Abstract:Modern Latent Diffusion Models (LDMs) typically operate in low-level Variational Autoencoder (VAE) latent spaces that are primarily optimized for pixel-level reconstruction. To unify vision generation and understanding, a burgeoning trend is to adopt high-dimensional features from representation encoders as generative latents. However, we empirically identify two fundamental obstacles in this paradigm: (1) the discriminative feature space lacks compact regularization, making diffusion models prone to off-manifold latents that lead to inaccurate object structures; and (2) the encoder's inherently weak pixel-level reconstruction hinders the generator from learning accurate fine-grained geometry and texture.
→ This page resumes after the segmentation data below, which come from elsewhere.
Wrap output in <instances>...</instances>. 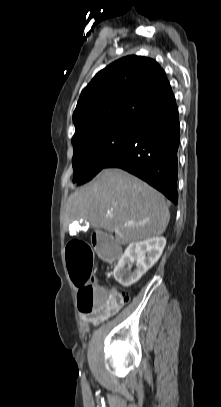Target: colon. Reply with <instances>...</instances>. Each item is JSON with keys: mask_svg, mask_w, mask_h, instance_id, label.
<instances>
[{"mask_svg": "<svg viewBox=\"0 0 221 407\" xmlns=\"http://www.w3.org/2000/svg\"><path fill=\"white\" fill-rule=\"evenodd\" d=\"M92 246V248H91ZM91 246L81 240L71 241L66 250L67 265L71 279L78 287V303L82 313L100 315L115 314L130 299L128 291H116L94 284L91 281L93 250L102 261H119L121 247L112 234L97 231Z\"/></svg>", "mask_w": 221, "mask_h": 407, "instance_id": "obj_1", "label": "colon"}]
</instances>
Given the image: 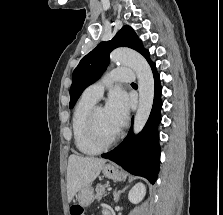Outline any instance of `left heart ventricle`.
Here are the masks:
<instances>
[{"instance_id": "left-heart-ventricle-1", "label": "left heart ventricle", "mask_w": 223, "mask_h": 215, "mask_svg": "<svg viewBox=\"0 0 223 215\" xmlns=\"http://www.w3.org/2000/svg\"><path fill=\"white\" fill-rule=\"evenodd\" d=\"M119 128L108 117L104 108H101L97 114V131L100 140L103 143L110 142L117 134Z\"/></svg>"}]
</instances>
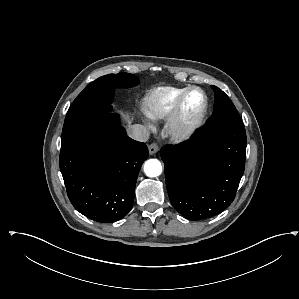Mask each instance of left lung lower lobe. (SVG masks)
<instances>
[{"label": "left lung lower lobe", "instance_id": "0a47b994", "mask_svg": "<svg viewBox=\"0 0 299 299\" xmlns=\"http://www.w3.org/2000/svg\"><path fill=\"white\" fill-rule=\"evenodd\" d=\"M244 126L211 124L190 139L161 149L165 180L174 208L190 220H203L229 206L244 173Z\"/></svg>", "mask_w": 299, "mask_h": 299}]
</instances>
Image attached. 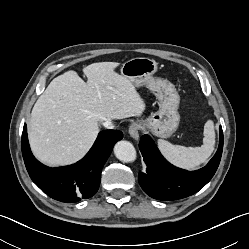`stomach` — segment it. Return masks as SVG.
Returning <instances> with one entry per match:
<instances>
[{
    "mask_svg": "<svg viewBox=\"0 0 249 249\" xmlns=\"http://www.w3.org/2000/svg\"><path fill=\"white\" fill-rule=\"evenodd\" d=\"M157 69L155 60L137 57L122 65L121 74L137 87L146 86L159 101V110L142 120V127L149 129L157 137L169 138L179 126L180 115L177 110L180 97L172 83L154 77Z\"/></svg>",
    "mask_w": 249,
    "mask_h": 249,
    "instance_id": "0dacf381",
    "label": "stomach"
}]
</instances>
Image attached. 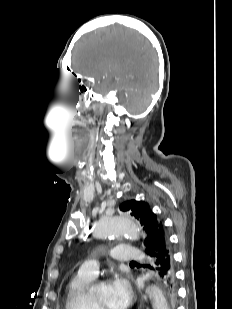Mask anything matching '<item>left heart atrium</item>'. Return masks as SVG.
<instances>
[{"mask_svg": "<svg viewBox=\"0 0 232 309\" xmlns=\"http://www.w3.org/2000/svg\"><path fill=\"white\" fill-rule=\"evenodd\" d=\"M113 302L118 309H125L131 300V287L123 279H116L111 283Z\"/></svg>", "mask_w": 232, "mask_h": 309, "instance_id": "obj_1", "label": "left heart atrium"}]
</instances>
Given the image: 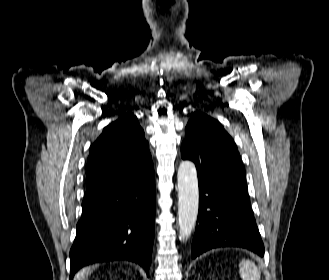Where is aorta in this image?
I'll list each match as a JSON object with an SVG mask.
<instances>
[{
	"mask_svg": "<svg viewBox=\"0 0 329 280\" xmlns=\"http://www.w3.org/2000/svg\"><path fill=\"white\" fill-rule=\"evenodd\" d=\"M178 225L179 239H188L195 227L198 206V177L192 161H182L178 168Z\"/></svg>",
	"mask_w": 329,
	"mask_h": 280,
	"instance_id": "obj_1",
	"label": "aorta"
}]
</instances>
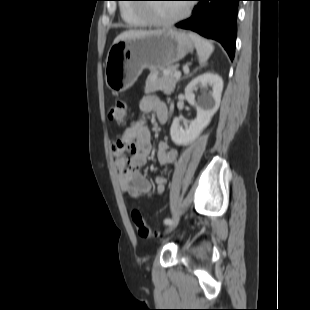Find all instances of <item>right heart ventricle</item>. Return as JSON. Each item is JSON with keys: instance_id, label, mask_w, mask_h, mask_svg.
Returning a JSON list of instances; mask_svg holds the SVG:
<instances>
[{"instance_id": "e07e8e85", "label": "right heart ventricle", "mask_w": 310, "mask_h": 310, "mask_svg": "<svg viewBox=\"0 0 310 310\" xmlns=\"http://www.w3.org/2000/svg\"><path fill=\"white\" fill-rule=\"evenodd\" d=\"M120 14L123 21L129 27H143L149 24V20L145 16L141 15L138 12V9L131 4H121Z\"/></svg>"}]
</instances>
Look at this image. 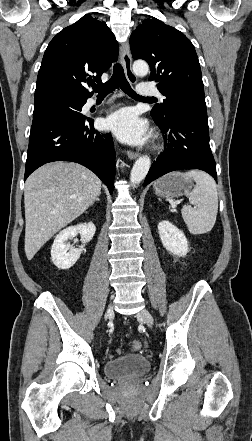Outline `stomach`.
<instances>
[{
    "mask_svg": "<svg viewBox=\"0 0 252 441\" xmlns=\"http://www.w3.org/2000/svg\"><path fill=\"white\" fill-rule=\"evenodd\" d=\"M193 186L191 179L170 174L154 183V191L160 197L174 198L189 192Z\"/></svg>",
    "mask_w": 252,
    "mask_h": 441,
    "instance_id": "stomach-1",
    "label": "stomach"
}]
</instances>
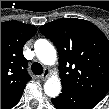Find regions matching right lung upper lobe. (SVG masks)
I'll use <instances>...</instances> for the list:
<instances>
[{
    "mask_svg": "<svg viewBox=\"0 0 109 109\" xmlns=\"http://www.w3.org/2000/svg\"><path fill=\"white\" fill-rule=\"evenodd\" d=\"M36 32L35 26L18 21L1 23V103L25 88L31 79L22 49Z\"/></svg>",
    "mask_w": 109,
    "mask_h": 109,
    "instance_id": "cb5924a9",
    "label": "right lung upper lobe"
}]
</instances>
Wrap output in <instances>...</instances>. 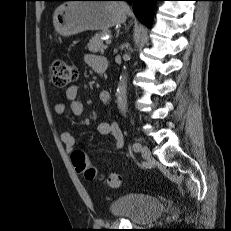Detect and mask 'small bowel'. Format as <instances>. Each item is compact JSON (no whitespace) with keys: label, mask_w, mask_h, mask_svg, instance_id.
<instances>
[{"label":"small bowel","mask_w":231,"mask_h":231,"mask_svg":"<svg viewBox=\"0 0 231 231\" xmlns=\"http://www.w3.org/2000/svg\"><path fill=\"white\" fill-rule=\"evenodd\" d=\"M87 64L95 70L101 64H107L105 58L88 55L86 57ZM96 71V70H95ZM65 97L70 102V110L71 113L75 117H80L83 115L84 107L81 101L78 99V88L75 85L70 86L65 90ZM99 99L102 104L108 105L111 101V96L108 91H101L99 94ZM55 112L59 115H62L67 110V105L64 102H58L55 105ZM97 130L100 134L103 135H110L114 140V148L120 149L124 143V137L122 131L116 122H107V121H100L97 124ZM61 141L65 146L67 151H72L75 145V138L72 133L65 131L61 134Z\"/></svg>","instance_id":"small-bowel-1"}]
</instances>
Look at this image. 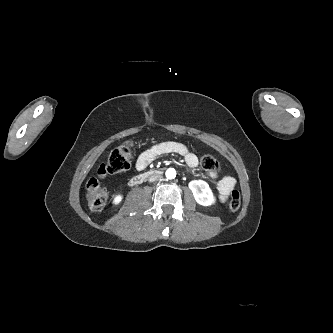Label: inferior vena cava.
<instances>
[{"label": "inferior vena cava", "mask_w": 333, "mask_h": 333, "mask_svg": "<svg viewBox=\"0 0 333 333\" xmlns=\"http://www.w3.org/2000/svg\"><path fill=\"white\" fill-rule=\"evenodd\" d=\"M161 178H162V176L160 174H155V175H152L149 177V181L154 182V181L160 180Z\"/></svg>", "instance_id": "inferior-vena-cava-1"}]
</instances>
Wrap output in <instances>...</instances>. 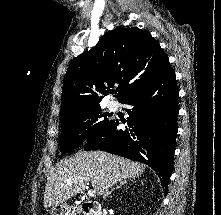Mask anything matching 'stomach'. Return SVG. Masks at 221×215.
I'll list each match as a JSON object with an SVG mask.
<instances>
[{
  "mask_svg": "<svg viewBox=\"0 0 221 215\" xmlns=\"http://www.w3.org/2000/svg\"><path fill=\"white\" fill-rule=\"evenodd\" d=\"M51 215H74V213L71 206L66 203H60L51 208Z\"/></svg>",
  "mask_w": 221,
  "mask_h": 215,
  "instance_id": "0dacf381",
  "label": "stomach"
}]
</instances>
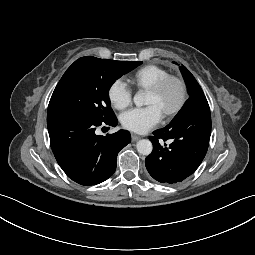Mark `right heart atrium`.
I'll return each instance as SVG.
<instances>
[{
    "label": "right heart atrium",
    "mask_w": 255,
    "mask_h": 255,
    "mask_svg": "<svg viewBox=\"0 0 255 255\" xmlns=\"http://www.w3.org/2000/svg\"><path fill=\"white\" fill-rule=\"evenodd\" d=\"M108 98L114 108L122 110L131 103L132 90L123 79H116L109 86Z\"/></svg>",
    "instance_id": "obj_1"
}]
</instances>
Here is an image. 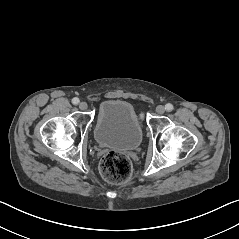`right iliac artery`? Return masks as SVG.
Wrapping results in <instances>:
<instances>
[{"label":"right iliac artery","instance_id":"right-iliac-artery-1","mask_svg":"<svg viewBox=\"0 0 239 239\" xmlns=\"http://www.w3.org/2000/svg\"><path fill=\"white\" fill-rule=\"evenodd\" d=\"M72 103H73L74 105H77V104L79 103V99H78L77 97L73 98V99H72Z\"/></svg>","mask_w":239,"mask_h":239}]
</instances>
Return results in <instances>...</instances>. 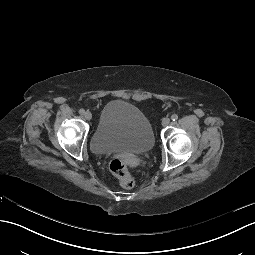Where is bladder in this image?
<instances>
[{"label": "bladder", "instance_id": "1", "mask_svg": "<svg viewBox=\"0 0 255 255\" xmlns=\"http://www.w3.org/2000/svg\"><path fill=\"white\" fill-rule=\"evenodd\" d=\"M154 136L148 118L135 106L122 100L109 102L91 137L94 153L112 151L145 153L152 149Z\"/></svg>", "mask_w": 255, "mask_h": 255}]
</instances>
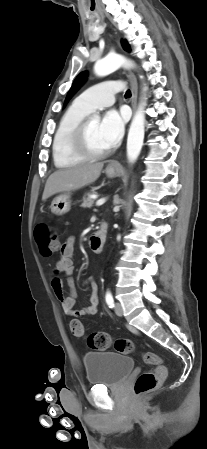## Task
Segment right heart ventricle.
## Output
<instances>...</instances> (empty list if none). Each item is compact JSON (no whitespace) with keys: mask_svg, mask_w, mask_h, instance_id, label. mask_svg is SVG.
I'll list each match as a JSON object with an SVG mask.
<instances>
[{"mask_svg":"<svg viewBox=\"0 0 207 449\" xmlns=\"http://www.w3.org/2000/svg\"><path fill=\"white\" fill-rule=\"evenodd\" d=\"M89 113L88 110L79 107L74 102L60 119L52 143V156L57 168H69L85 160L72 151L71 136L75 127L83 121Z\"/></svg>","mask_w":207,"mask_h":449,"instance_id":"obj_1","label":"right heart ventricle"}]
</instances>
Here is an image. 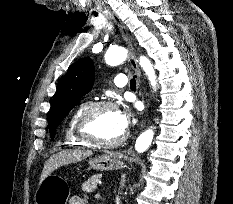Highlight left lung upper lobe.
Returning a JSON list of instances; mask_svg holds the SVG:
<instances>
[{
	"mask_svg": "<svg viewBox=\"0 0 233 204\" xmlns=\"http://www.w3.org/2000/svg\"><path fill=\"white\" fill-rule=\"evenodd\" d=\"M95 69L90 58L74 63L60 81L50 108L48 125L53 140L62 120L73 109L80 98L87 94L94 83Z\"/></svg>",
	"mask_w": 233,
	"mask_h": 204,
	"instance_id": "left-lung-upper-lobe-1",
	"label": "left lung upper lobe"
}]
</instances>
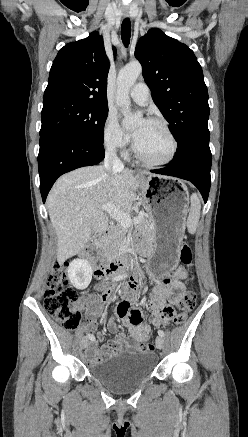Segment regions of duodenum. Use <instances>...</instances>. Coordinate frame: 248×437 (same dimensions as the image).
<instances>
[{"label": "duodenum", "mask_w": 248, "mask_h": 437, "mask_svg": "<svg viewBox=\"0 0 248 437\" xmlns=\"http://www.w3.org/2000/svg\"><path fill=\"white\" fill-rule=\"evenodd\" d=\"M111 226L107 225L104 228L103 236L110 233ZM103 238H99L90 248L87 257L96 265L95 275L98 277L110 276L119 272L126 264L127 258L107 259L104 256L102 249ZM102 263L100 266L99 264Z\"/></svg>", "instance_id": "1"}]
</instances>
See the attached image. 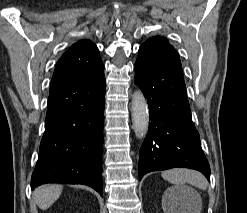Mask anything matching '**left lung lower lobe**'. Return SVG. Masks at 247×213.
Returning a JSON list of instances; mask_svg holds the SVG:
<instances>
[{
    "label": "left lung lower lobe",
    "instance_id": "obj_1",
    "mask_svg": "<svg viewBox=\"0 0 247 213\" xmlns=\"http://www.w3.org/2000/svg\"><path fill=\"white\" fill-rule=\"evenodd\" d=\"M135 83L149 105V131L140 150L139 179L148 172L186 167L210 181L209 163L191 119L180 60L137 59Z\"/></svg>",
    "mask_w": 247,
    "mask_h": 213
}]
</instances>
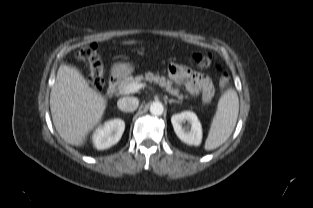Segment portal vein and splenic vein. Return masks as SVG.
<instances>
[{"label": "portal vein and splenic vein", "mask_w": 313, "mask_h": 208, "mask_svg": "<svg viewBox=\"0 0 313 208\" xmlns=\"http://www.w3.org/2000/svg\"><path fill=\"white\" fill-rule=\"evenodd\" d=\"M145 85L142 83H132L130 85L127 86L125 93L129 94V93H135L137 92L139 89L143 88Z\"/></svg>", "instance_id": "1"}]
</instances>
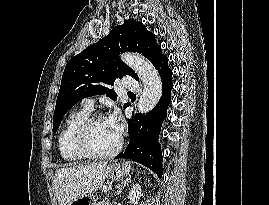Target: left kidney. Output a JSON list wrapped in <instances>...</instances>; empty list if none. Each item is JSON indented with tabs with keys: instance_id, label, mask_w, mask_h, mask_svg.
I'll return each mask as SVG.
<instances>
[{
	"instance_id": "left-kidney-1",
	"label": "left kidney",
	"mask_w": 269,
	"mask_h": 205,
	"mask_svg": "<svg viewBox=\"0 0 269 205\" xmlns=\"http://www.w3.org/2000/svg\"><path fill=\"white\" fill-rule=\"evenodd\" d=\"M140 197H141V186L139 184H135L129 193V199L132 204L136 205Z\"/></svg>"
}]
</instances>
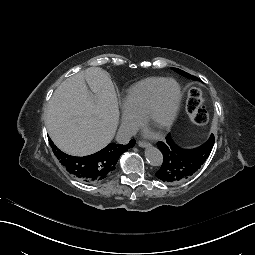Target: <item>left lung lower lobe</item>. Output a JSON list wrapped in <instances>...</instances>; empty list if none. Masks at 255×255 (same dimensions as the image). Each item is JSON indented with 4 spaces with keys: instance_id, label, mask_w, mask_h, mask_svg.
I'll return each instance as SVG.
<instances>
[{
    "instance_id": "1",
    "label": "left lung lower lobe",
    "mask_w": 255,
    "mask_h": 255,
    "mask_svg": "<svg viewBox=\"0 0 255 255\" xmlns=\"http://www.w3.org/2000/svg\"><path fill=\"white\" fill-rule=\"evenodd\" d=\"M217 143L210 139L207 143H194L193 150L185 151L175 144L173 136H168L159 144V151L165 159L158 170L159 179L164 182H179L195 176L196 170L201 168L209 158Z\"/></svg>"
}]
</instances>
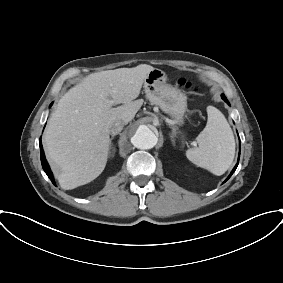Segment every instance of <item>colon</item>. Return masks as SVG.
<instances>
[{
    "mask_svg": "<svg viewBox=\"0 0 283 283\" xmlns=\"http://www.w3.org/2000/svg\"><path fill=\"white\" fill-rule=\"evenodd\" d=\"M179 83H180V85H181L182 87H184V88H187V89L192 88L191 82L188 81L187 79H181V80L179 81Z\"/></svg>",
    "mask_w": 283,
    "mask_h": 283,
    "instance_id": "1",
    "label": "colon"
}]
</instances>
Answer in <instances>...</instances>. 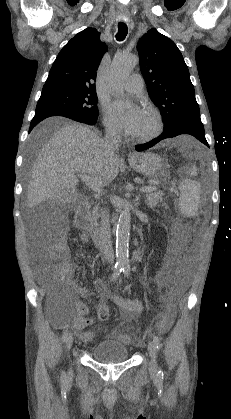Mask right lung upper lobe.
<instances>
[{
  "mask_svg": "<svg viewBox=\"0 0 231 419\" xmlns=\"http://www.w3.org/2000/svg\"><path fill=\"white\" fill-rule=\"evenodd\" d=\"M106 50L96 29L79 32L58 54L44 87L66 86L95 91L96 71Z\"/></svg>",
  "mask_w": 231,
  "mask_h": 419,
  "instance_id": "obj_1",
  "label": "right lung upper lobe"
}]
</instances>
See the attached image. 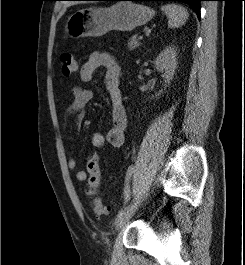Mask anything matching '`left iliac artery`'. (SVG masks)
I'll list each match as a JSON object with an SVG mask.
<instances>
[{
    "label": "left iliac artery",
    "mask_w": 245,
    "mask_h": 265,
    "mask_svg": "<svg viewBox=\"0 0 245 265\" xmlns=\"http://www.w3.org/2000/svg\"><path fill=\"white\" fill-rule=\"evenodd\" d=\"M135 172V166L134 165H131L128 167V170L126 172V183H127V186L125 187L124 189V199H125V205L126 203L130 200V190H129V187H128V183H129V180L132 176V174ZM129 206H124V208H122L119 213L117 214V218H121L126 210L128 209Z\"/></svg>",
    "instance_id": "left-iliac-artery-1"
}]
</instances>
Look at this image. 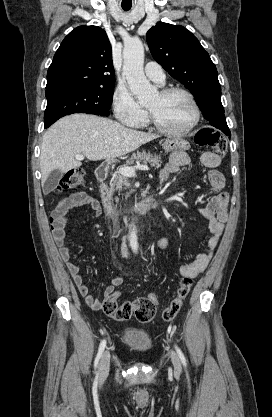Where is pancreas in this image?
<instances>
[{
    "instance_id": "pancreas-1",
    "label": "pancreas",
    "mask_w": 272,
    "mask_h": 417,
    "mask_svg": "<svg viewBox=\"0 0 272 417\" xmlns=\"http://www.w3.org/2000/svg\"><path fill=\"white\" fill-rule=\"evenodd\" d=\"M133 160H138L140 162H142L143 164H147L149 163L151 166H154L156 168H160L162 161L161 158L158 156H154L150 153H137L136 155H134L130 161L128 162L129 164L133 163ZM123 187H130V183L128 180V177L123 176L121 174H114L113 178H112V184H111V189L112 190H122Z\"/></svg>"
}]
</instances>
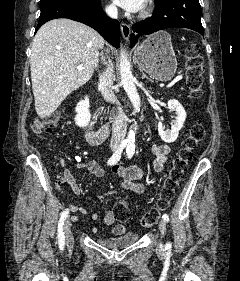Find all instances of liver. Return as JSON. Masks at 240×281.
<instances>
[{"label":"liver","mask_w":240,"mask_h":281,"mask_svg":"<svg viewBox=\"0 0 240 281\" xmlns=\"http://www.w3.org/2000/svg\"><path fill=\"white\" fill-rule=\"evenodd\" d=\"M104 44L95 30L70 19L51 20L38 30L30 70L40 118L50 116L72 91L91 79ZM79 65L83 70L77 69Z\"/></svg>","instance_id":"obj_1"}]
</instances>
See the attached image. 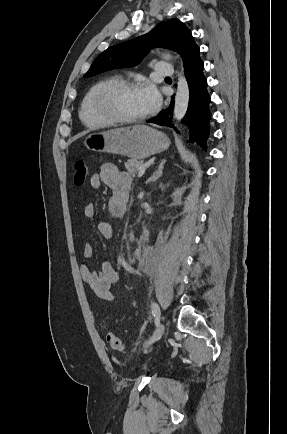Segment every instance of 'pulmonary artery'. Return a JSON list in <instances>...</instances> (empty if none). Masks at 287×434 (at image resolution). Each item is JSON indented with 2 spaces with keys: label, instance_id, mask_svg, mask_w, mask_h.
<instances>
[{
  "label": "pulmonary artery",
  "instance_id": "pulmonary-artery-1",
  "mask_svg": "<svg viewBox=\"0 0 287 434\" xmlns=\"http://www.w3.org/2000/svg\"><path fill=\"white\" fill-rule=\"evenodd\" d=\"M155 74L170 77L174 75V68L170 64L158 63L155 66Z\"/></svg>",
  "mask_w": 287,
  "mask_h": 434
}]
</instances>
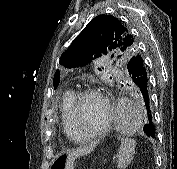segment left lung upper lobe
Instances as JSON below:
<instances>
[{
	"instance_id": "obj_1",
	"label": "left lung upper lobe",
	"mask_w": 177,
	"mask_h": 169,
	"mask_svg": "<svg viewBox=\"0 0 177 169\" xmlns=\"http://www.w3.org/2000/svg\"><path fill=\"white\" fill-rule=\"evenodd\" d=\"M136 54L137 44L129 29L116 17L98 15L62 54L60 64L72 68L104 55L127 63ZM57 85L54 83V88Z\"/></svg>"
}]
</instances>
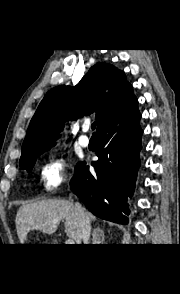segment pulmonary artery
<instances>
[{"label":"pulmonary artery","instance_id":"e3ab8cb5","mask_svg":"<svg viewBox=\"0 0 180 294\" xmlns=\"http://www.w3.org/2000/svg\"><path fill=\"white\" fill-rule=\"evenodd\" d=\"M89 127V124L84 125V131H88ZM79 144L83 147H87L90 144V138L86 135L80 136Z\"/></svg>","mask_w":180,"mask_h":294}]
</instances>
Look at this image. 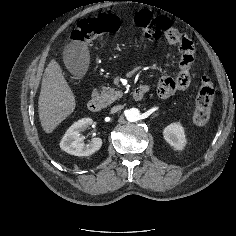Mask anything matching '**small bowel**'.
I'll list each match as a JSON object with an SVG mask.
<instances>
[{
	"mask_svg": "<svg viewBox=\"0 0 236 236\" xmlns=\"http://www.w3.org/2000/svg\"><path fill=\"white\" fill-rule=\"evenodd\" d=\"M173 44L178 45L181 51L177 76H164L155 84L157 92L160 96L164 98H169L175 92L186 89L189 86L190 70L194 61V47L189 39L184 36V39L180 43ZM185 79L187 80V84L184 85L181 89H179L178 85L182 84ZM145 87L149 89L148 86Z\"/></svg>",
	"mask_w": 236,
	"mask_h": 236,
	"instance_id": "obj_1",
	"label": "small bowel"
}]
</instances>
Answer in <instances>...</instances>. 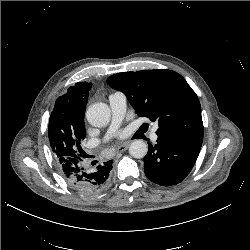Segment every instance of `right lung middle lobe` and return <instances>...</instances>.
I'll return each mask as SVG.
<instances>
[{
    "label": "right lung middle lobe",
    "mask_w": 250,
    "mask_h": 250,
    "mask_svg": "<svg viewBox=\"0 0 250 250\" xmlns=\"http://www.w3.org/2000/svg\"><path fill=\"white\" fill-rule=\"evenodd\" d=\"M48 133L50 146L56 161L59 159L71 160V158L80 159L82 157L80 144L86 136L84 126L77 129L73 134L64 133L55 127H49Z\"/></svg>",
    "instance_id": "dd1d6c3e"
}]
</instances>
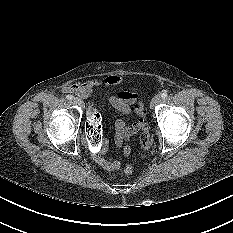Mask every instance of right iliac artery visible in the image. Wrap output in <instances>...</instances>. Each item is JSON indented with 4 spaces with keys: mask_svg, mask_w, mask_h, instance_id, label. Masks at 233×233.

In this paper, we propose a systematic framework to adapt understanding-oriented encoder features for generative tasks. We introduce a semantic-pixel reconstruction objective to regularize the latent space, enabling the compression of both semantic information and fine-grained details into a highly compact representation (96 channels with 16x16 spatial downsampling). This design ensures that the latent space remains semantically rich and achieves state-of-the-art image reconstruction, while remaining compact enough for accurate generation. Leveraging this representation, we design a unified Text-to-Image (T2I) and image editing model. Benchmarking against various feature spaces, we demonstrate that our approach achieves state-of-the-art reconstruction, faster convergence, and substantial performance gains in both T2I and editing tasks, validating that representation encoders can be effectively adapted into robust generative components.